Here is the simple python code for this task ![py_web_server.sh](code/py_web_server.py)
Run proxy server on master node (this step can also be part of cluster bootstrap/step. This proxy server will listen on port 9977 and serve as a presigned URL for S3 bucket/key requested from Spark history server executor logs.

```
nohup python3 py_web_server_ssl.sh &
```

**Step 3:**  Set up a web proxy through an SSH connection:

Configure proxy settings to view websites hosted on the primary node:
https://docs.aws.amazon.com/emr/latest/ManagementGuide/emr-ssh-tunnel.html

![Self Managed Spark History Server](images/SHS.png)

![Executor logs via Pre-signed URL](images/SHS_Exec_logs.png)

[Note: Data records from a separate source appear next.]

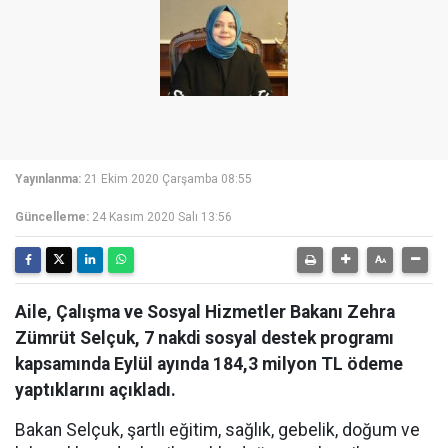
Yayınlanma:
21 Ekim 2020 Çarşamba 08:55
Güncelleme:
24 Kasım 2020 Salı 13:56
Aile, Çalışma ve Sosyal Hizmetler Bakanı Zehra
Zümrüt Selçuk, 7 nakdi sosyal destek programı
kapsamında Eylül ayında 184,3 milyon TL ödeme
yaptıklarını açıkladı.
Bakan Selçuk, şartlı eğitim, sağlık, gebelik, doğum ve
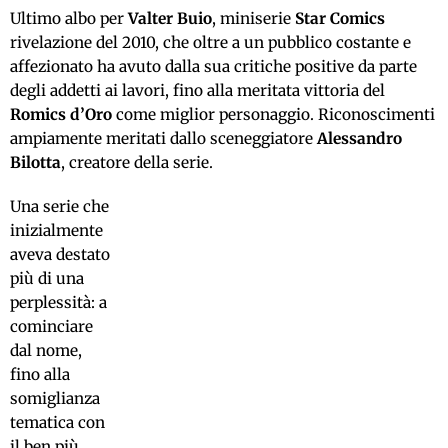
Ultimo albo per
Valter Buio
, miniserie
Star Comics
rivelazione del 2010, che oltre a un pubblico costante e
affezionato ha avuto dalla sua critiche positive da parte
degli addetti ai lavori, fino alla meritata vittoria del
Romics d’Oro
come miglior personaggio. Riconoscimenti
ampiamente meritati dallo sceneggiatore
Alessandro
Bilotta
, creatore della serie.
Una serie che
inizialmente
aveva destato
più di una
perplessità: a
cominciare
dal nome,
fino alla
somiglianza
tematica con
il ben più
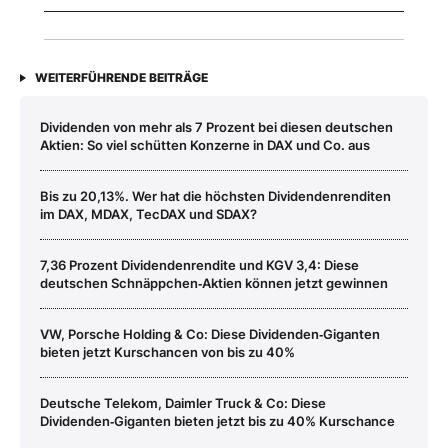
WEITERFÜHRENDE BEITRÄGE
Dividenden von mehr als 7 Prozent bei diesen deutschen
Aktien: So viel schütten Konzerne in DAX und Co. aus
Bis zu 20,13%. Wer hat die höchsten Dividendenrenditen
im DAX, MDAX, TecDAX und SDAX?
7,36 Prozent Dividendenrendite und KGV 3,4: Diese
deutschen Schnäppchen‑Aktien können jetzt gewinnen
VW, Porsche Holding & Co: Diese Dividenden‑Giganten
bieten jetzt Kurschancen von bis zu 40%
Deutsche Telekom, Daimler Truck & Co: Diese
Dividenden‑Giganten bieten jetzt bis zu 40% Kurschance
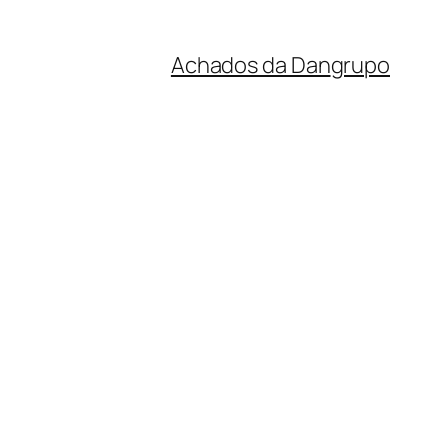
Achados da Dan
grupo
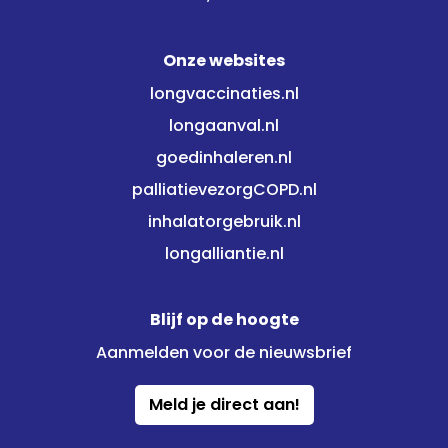
Onze websites
longvaccinaties.nl
longaanval.nl
goedinhaleren.nl
palliatievezorgCOPD.nl
inhalatorgebruik.nl
longalliantie.nl
Blijf op de hoogte
Aanmelden voor de nieuwsbrief
Meld je direct aan!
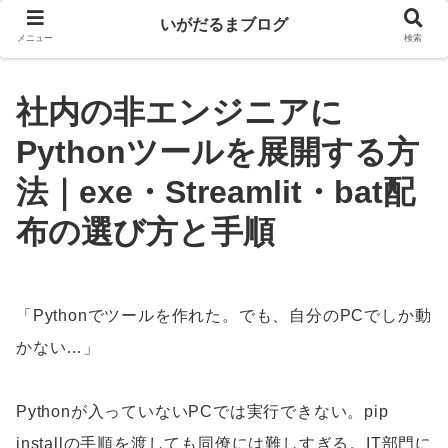
いがだるまブログ
メニュー
検索
社内の非エンジニアに
Pythonツールを展開する方
法｜exe・Streamlit・bat配
布の選び方と手順
「Pythonでツールを作れた。でも、自分のPCでしか動
かない…」
Pythonが入っていないPCでは実行できない。pip
installの手順を渡しても同僚には難しすぎる。IT部門に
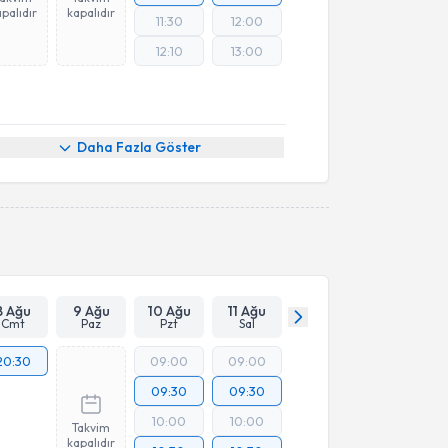
palıdır
kapalıdır
11:30
12:00
12:10
13:00
Daha Fazla Göster
8 Ağu
9 Ağu
10 Ağu
11 Ağu
Cmt
Paz
Pzt
Sal
20:30
09:00
09:00
09:30
09:30
10:00
10:00
Takvim
kapalıdır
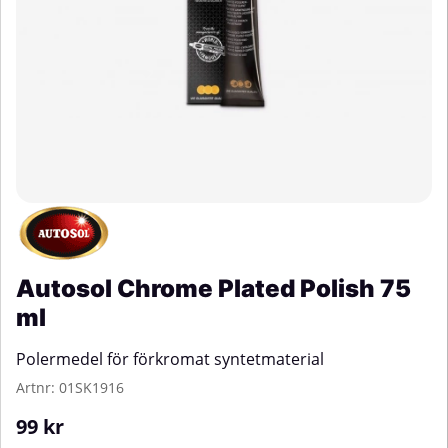
Autosol Chrome Plated Polish 75
ml
Polermedel för förkromat syntetmaterial
Artnr:
01SK1916
99
kr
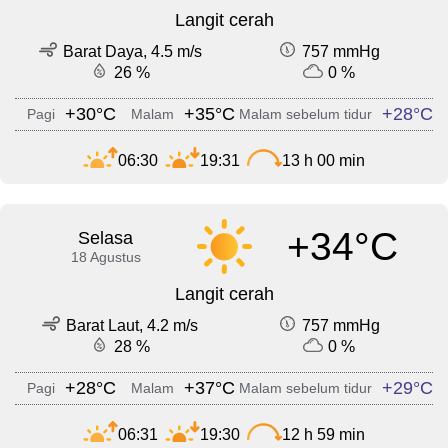
Langit cerah
Barat Daya, 4.5 m/s
757 mmHg
26 %
0 %
+30°C
+35°C
+28°C
Pagi
Malam
Malam sebelum tidur
06:30
19:31
13 h 00 min
+34°C
Selasa
18 Agustus
Langit cerah
Barat Laut, 4.2 m/s
757 mmHg
28 %
0 %
+28°C
+37°C
+29°C
Pagi
Malam
Malam sebelum tidur
06:31
19:30
12 h 59 min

## Instructions to setup EMR Serverless self-managed spark history server per Application on EMR on EC2:


Each job within an EMR Serverless application has a seperate Spark UI. Customers who use long-running hadoop/EMR on EC2 clusters are used to single Spark UI to debug/troubleshoot all jobs on the cluster. 
By following these instructions, you would be able to launch one self-managed spark history server hosted on single master EMR on EC2 cluster which will host all jobs launched within a EMR Serverles application (Similar to EMR on EC2 long running clusters).

**Step 1:**

Modify spark-defaults.conf in your custom image to point to your S3 Consolidated bucket at EMR Serverless Application level.

for example:
```
spark.eventLog.dir               s3://<your_bucket>/spark/serverlesslogs/application1/
spark.history.fs.logDirectory    s3://<your_bucket>/spark/serverlesslogs/application1/
```

**Step 2:**

Publish the custom image to your ECR Repository created in previous step.
Make sure your architecture matches with the application created (for eg. x86 vs arm64 for Graviton)

*Important Links:*
https://aws.amazon.com/blogs/big-data/add-your-own-libraries-and-application-dependencies-to-spark-and-hive-on-amazon-emr-serverless-with-custom-images/

https://docs.aws.amazon.com/AmazonECR/latest/userguide/docker-push-ecr-image.html

https://docs.aws.amazon.com/emr/latest/EMR-on-EKS-DevelopmentGuide/docker-custom-images-steps.html

**Step 3:**

Create or Modify your EMR Serverless application to utilize custom image URI:

Note: Make sure your ECR Repository has access policy setup, so your EMR App can access custom image created:

Sample Policy:
==============
```
{
  "Version": "2012-10-17",
  "Statement": [
    {
      "Sid": "new statement",
      "Effect": "Allow",
      "Principal": {
        "AWS": "arn:aws:iam::<your_account>:root",
        "Service": "emr-serverless.amazonaws.com"
      },
      "Action": [
        "ecr:BatchCheckLayerAvailability",
        "ecr:BatchGetImage",
        "ecr:CompleteLayerUpload",
        "ecr:DescribeImages",
        "ecr:GetDownloadUrlForLayer"
      ]
    }
  ]
}
```

**Step 4:**

Run sample jobs on EMR Serverless application (modified).
Now Spark Eventlogs will be written to your S3 bucket specified in the image.
All other executor/container logs will still be written to your S3 path specified in Additional Settings (S3 bucket).

**Step 5:**

Create EMR on EC2 (Single master) cluster similar to below:
Modify spark-defaults.conf to point to your S3 consolidated path used in the image and change custom log URL to reflect your environment.

Example:
```
spark.eventLog.dir               s3://<your_bucket>/spark/serverlesslogs/application1/
spark.history.fs.logDirectory    s3://<your_bucket>/spark/serverlesslogs/application1/
spark.history.custom.executor.log.url       https://<your_host_name_ip>:9977/spark/logs/applications/<REPLACE WITH YOUR EMR-S APPLICATION ID>/jobs/{{APP_ID}}/{{CONTAINER_ID}}/{{FILE_NAME}}.gz
```
Additional links:
https://github.com/knkarthik01/aws-emr-utilities/tree/main/utilities/self-managed-spark-history-server-emr


**Step 6:**

Restart spark history server.
```
sudo systemctl restart spark-history-server.service
```
Now, all EMR Serverless jobs under single application will be accessible from single self-managed spark history server.